404 Media published a concerning report that they have obtained internal documents from Automattic that they are preparing to sell user data to Midjourney and OpenAI. Automattic is the parent company of WordPress and Tumblr.
This blog is published using WordPress.com for hosting. I'm going to have to see if there is an opt-out option and to read the terms and conditions attached to that option. If that option is available, I would hope opt-out would be the default option. People should be able to opt-in if they want to.
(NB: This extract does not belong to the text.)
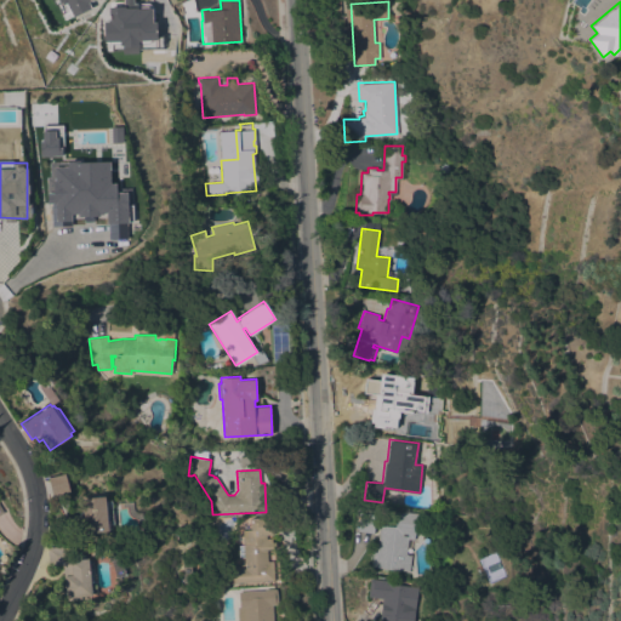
[(49,478),(64,473),(69,491),(52,496),(49,478)]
Subterfuge shouldn't need to be used.
A concern raised in the report is that when compiling a data dump from Tumblr for Midjourney/OpenAI, Cyle Gage (a product manager at Tumblr) stated that some data was included that shouldn't have been such as:
- private posts on public blogs
- posts on deleted or suspended blogs
- unanswered asks (normally these are not public until they’re answered)
- private answers (these only show up to the receiver and are not public)
- posts that are marked ‘explicit’ / NSFW / ‘mature’ by our more modern standards (this may not be a big deal, I don’t know)
- content from premium partner blogs (special brand blogs like Apple’s former music blog, for example, who spent money with us on an ad campaign) that may have creative that doesn’t belong to us, and we don’t have the rights to share with this-parties; this one is kinda unknown to me, what deals are in place historically and what they should prevent us from doing.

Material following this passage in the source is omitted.